RP3 - EDA (Electronic Design Automation) for Large-Scale AI Hardware
Exploring new frontiers in EDA for AI chip and system design, with the primary focus placed on supporting the chiplet- and 3DIC-based designs, overcoming the limitations of existing EDA tools, and exploring the employment of foundation AI models in various design tasks to enable more agile chip design.
RP3-1:
Signal Integrity-Driven EDA for Chiplet-based AI Chip
This project will develop EDA solutions for chiplet-based (i.e., 2.5D) AI chip designs, especially optimizing the signal integrity problem in large-scale chiplet designs. It will first support automated chiplet partitioning and floor-planning, optimizing multiple design objectives, such as area and power. Moreover, this project will develop scalable and efficient signal integrity (SI) analysis methods by studying the interconnection structure and topological characteristics of the silicon substrate. Based on the signal integrity analysis method, a set of signal integrity-driven fast routing optimization tools will be delivered.
RP3-2:
Pattern- and Thermal-Aware EDA for 3D AI Chip
This Project will further support AI chips based on 3D ICs, which vertically stack multiple chiplets via through-silicon via (TSV) to significantly enhance memory bandwidth.
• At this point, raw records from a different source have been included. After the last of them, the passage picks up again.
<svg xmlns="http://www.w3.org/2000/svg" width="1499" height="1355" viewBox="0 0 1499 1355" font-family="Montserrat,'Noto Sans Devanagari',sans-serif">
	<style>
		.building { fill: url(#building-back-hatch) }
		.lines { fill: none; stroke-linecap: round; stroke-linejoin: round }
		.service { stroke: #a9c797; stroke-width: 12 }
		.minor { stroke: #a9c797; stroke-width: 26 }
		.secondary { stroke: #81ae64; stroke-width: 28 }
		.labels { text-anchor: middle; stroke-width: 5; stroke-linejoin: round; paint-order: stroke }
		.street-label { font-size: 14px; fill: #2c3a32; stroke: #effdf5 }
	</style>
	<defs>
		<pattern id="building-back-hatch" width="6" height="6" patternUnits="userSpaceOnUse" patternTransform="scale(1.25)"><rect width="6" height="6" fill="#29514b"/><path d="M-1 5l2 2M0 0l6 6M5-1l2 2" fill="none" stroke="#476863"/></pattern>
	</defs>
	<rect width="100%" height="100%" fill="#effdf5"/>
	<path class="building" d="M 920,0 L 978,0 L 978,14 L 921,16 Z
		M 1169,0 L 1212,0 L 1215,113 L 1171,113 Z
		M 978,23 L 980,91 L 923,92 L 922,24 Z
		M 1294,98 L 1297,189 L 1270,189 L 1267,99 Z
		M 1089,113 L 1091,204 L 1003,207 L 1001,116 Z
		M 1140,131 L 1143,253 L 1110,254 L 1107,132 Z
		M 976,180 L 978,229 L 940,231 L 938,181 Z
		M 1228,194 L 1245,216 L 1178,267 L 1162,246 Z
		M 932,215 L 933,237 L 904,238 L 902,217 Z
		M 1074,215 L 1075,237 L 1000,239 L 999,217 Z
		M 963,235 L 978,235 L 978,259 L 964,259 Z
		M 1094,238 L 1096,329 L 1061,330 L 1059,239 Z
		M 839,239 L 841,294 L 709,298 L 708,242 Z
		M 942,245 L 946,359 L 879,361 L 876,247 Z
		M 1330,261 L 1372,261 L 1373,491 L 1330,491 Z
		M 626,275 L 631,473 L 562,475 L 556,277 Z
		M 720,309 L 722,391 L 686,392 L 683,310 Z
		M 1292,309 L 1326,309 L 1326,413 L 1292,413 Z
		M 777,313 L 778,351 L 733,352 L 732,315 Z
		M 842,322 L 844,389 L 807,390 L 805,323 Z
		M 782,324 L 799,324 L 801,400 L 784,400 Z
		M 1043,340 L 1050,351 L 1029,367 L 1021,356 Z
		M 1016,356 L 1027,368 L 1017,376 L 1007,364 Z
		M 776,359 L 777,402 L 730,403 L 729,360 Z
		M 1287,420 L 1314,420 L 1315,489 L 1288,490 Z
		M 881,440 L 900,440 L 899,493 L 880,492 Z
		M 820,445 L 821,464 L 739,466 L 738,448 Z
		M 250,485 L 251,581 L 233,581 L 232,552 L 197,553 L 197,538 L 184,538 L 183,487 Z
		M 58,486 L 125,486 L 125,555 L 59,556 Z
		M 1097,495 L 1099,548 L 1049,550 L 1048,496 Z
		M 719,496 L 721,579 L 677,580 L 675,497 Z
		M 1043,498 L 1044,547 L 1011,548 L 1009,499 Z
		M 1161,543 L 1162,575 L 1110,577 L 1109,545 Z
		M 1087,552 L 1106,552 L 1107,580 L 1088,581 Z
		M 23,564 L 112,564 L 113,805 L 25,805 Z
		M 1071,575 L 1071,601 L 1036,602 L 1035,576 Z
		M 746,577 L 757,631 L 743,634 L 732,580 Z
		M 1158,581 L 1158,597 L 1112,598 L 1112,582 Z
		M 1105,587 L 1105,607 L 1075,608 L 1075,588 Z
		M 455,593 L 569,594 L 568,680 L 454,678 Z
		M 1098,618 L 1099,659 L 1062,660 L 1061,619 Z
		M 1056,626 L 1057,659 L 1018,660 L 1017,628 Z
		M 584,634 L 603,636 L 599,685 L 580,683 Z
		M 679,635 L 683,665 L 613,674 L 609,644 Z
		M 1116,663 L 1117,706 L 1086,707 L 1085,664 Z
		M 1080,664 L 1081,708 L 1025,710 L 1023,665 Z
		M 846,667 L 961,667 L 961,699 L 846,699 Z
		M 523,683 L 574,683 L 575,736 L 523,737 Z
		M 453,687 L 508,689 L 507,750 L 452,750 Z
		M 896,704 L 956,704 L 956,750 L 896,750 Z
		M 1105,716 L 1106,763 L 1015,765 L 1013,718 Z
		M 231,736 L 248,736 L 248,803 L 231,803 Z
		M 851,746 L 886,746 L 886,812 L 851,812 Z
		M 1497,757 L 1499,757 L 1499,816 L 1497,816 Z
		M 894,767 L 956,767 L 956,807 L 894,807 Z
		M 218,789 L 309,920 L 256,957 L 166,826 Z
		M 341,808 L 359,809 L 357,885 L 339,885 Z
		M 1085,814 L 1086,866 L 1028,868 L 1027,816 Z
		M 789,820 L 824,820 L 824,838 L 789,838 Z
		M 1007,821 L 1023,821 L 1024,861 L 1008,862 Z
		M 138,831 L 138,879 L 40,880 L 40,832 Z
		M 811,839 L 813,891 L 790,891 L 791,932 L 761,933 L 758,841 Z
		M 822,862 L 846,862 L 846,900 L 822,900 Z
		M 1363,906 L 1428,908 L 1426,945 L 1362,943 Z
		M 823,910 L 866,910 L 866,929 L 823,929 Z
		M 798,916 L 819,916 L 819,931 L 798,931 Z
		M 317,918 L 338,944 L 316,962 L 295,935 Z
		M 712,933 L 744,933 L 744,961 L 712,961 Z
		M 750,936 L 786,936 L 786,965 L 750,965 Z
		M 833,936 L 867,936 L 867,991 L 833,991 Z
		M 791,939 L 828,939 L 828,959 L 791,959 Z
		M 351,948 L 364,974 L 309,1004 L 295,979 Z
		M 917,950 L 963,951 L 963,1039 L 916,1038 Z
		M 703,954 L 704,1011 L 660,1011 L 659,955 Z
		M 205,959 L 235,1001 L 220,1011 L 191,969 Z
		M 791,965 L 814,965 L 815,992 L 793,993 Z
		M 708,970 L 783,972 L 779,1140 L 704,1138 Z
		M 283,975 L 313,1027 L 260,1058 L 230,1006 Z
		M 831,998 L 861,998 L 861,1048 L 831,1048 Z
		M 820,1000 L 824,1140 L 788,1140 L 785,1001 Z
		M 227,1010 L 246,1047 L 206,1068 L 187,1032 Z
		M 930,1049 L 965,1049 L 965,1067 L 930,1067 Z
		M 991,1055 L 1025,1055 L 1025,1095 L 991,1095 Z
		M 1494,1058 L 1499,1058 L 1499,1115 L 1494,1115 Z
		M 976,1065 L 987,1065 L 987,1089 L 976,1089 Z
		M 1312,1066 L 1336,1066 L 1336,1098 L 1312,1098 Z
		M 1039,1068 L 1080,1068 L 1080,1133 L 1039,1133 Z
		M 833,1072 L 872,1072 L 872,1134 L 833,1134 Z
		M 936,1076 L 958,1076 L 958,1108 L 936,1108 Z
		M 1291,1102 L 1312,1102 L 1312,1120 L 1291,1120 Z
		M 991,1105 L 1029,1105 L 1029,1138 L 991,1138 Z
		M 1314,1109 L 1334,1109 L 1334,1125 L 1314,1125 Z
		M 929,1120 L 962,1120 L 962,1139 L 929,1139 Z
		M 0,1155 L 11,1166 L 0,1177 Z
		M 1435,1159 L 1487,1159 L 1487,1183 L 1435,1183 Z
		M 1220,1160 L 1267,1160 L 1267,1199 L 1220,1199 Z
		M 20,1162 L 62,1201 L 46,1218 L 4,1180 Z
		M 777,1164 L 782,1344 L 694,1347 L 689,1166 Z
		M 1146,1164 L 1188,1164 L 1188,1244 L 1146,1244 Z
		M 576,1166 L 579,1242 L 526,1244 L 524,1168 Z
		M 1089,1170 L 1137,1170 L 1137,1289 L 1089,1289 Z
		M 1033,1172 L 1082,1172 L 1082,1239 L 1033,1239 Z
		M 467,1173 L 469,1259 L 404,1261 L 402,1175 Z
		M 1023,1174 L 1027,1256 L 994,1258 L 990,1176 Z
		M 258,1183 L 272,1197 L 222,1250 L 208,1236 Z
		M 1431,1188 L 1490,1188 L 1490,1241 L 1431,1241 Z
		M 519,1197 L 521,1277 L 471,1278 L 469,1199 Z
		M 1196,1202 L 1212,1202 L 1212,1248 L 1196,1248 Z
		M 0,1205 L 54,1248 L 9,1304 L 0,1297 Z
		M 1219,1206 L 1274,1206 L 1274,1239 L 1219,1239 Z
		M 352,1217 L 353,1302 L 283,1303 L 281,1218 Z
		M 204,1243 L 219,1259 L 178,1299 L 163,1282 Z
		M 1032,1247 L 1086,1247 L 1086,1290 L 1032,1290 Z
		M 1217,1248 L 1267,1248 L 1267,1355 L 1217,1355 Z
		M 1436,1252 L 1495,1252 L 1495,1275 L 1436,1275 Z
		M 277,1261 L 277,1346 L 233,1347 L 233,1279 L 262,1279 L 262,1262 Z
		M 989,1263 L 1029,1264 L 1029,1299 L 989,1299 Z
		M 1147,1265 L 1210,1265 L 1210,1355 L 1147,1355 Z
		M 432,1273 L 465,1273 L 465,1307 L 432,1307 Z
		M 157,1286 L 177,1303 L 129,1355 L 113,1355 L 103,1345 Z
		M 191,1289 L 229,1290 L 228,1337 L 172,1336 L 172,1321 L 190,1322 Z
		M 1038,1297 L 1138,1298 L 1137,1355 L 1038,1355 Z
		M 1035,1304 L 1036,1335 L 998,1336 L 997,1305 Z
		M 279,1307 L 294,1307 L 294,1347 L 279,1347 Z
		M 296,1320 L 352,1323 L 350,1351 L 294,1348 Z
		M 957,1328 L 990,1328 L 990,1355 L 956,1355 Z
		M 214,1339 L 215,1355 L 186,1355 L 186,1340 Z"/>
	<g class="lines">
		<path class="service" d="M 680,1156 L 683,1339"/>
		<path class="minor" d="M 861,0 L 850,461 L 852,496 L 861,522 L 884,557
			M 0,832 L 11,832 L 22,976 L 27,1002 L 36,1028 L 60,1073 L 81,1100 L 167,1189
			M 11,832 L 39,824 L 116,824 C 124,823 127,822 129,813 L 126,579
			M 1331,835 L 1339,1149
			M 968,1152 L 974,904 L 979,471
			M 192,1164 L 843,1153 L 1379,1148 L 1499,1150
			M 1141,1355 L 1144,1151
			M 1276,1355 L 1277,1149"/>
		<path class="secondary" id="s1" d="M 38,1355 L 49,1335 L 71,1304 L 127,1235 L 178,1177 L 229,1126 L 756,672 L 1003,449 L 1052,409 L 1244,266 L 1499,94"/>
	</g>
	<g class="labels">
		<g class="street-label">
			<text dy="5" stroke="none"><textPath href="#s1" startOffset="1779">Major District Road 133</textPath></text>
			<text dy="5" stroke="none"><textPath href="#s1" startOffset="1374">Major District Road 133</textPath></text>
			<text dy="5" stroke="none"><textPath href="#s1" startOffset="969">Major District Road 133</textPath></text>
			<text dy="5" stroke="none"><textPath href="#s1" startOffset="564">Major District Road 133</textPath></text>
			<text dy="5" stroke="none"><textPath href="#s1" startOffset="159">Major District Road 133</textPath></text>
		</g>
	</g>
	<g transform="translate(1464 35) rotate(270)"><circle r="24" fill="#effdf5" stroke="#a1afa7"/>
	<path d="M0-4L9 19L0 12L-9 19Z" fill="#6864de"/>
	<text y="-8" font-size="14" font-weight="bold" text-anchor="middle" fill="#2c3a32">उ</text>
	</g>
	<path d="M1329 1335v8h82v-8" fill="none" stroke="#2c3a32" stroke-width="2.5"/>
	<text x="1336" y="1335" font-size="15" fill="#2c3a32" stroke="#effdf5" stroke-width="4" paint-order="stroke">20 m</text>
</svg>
PR3-2 proposes pattern- and thermal-aware EDA solutions for 3D IC. The Team will leverage the regularity of PEs in AI chips to speed up the whole physical design process of 3D AI chips. Moreover, they will develop a thermal simulator for fast and accurate thermal estimations of chip-stacked 3D ICs. Based on the thermal simulator, a 3D thermal-aware floorplanner will be developed to optimize the 3D IC implementation.
RP3-3:
Agile AI Chip Design Methodology based on Foundation AI Models
This Project will develop cutting-edge AI-assisted EDA techniques based on customized foundation AI models. They will first pre-train general circuit encoders that can generate a representation for each circuit element. The general circuit representation will be aligned across design stages from RTL to layout, and support largely distinct downstream applications. Based on representations with rich circuit information, various AI models will be developed for early, fast, and fine-grained evaluation of primary design qualities, including latency, timing, and power. Moreover, generative AI models will be developed to assist the generation of AI chip design.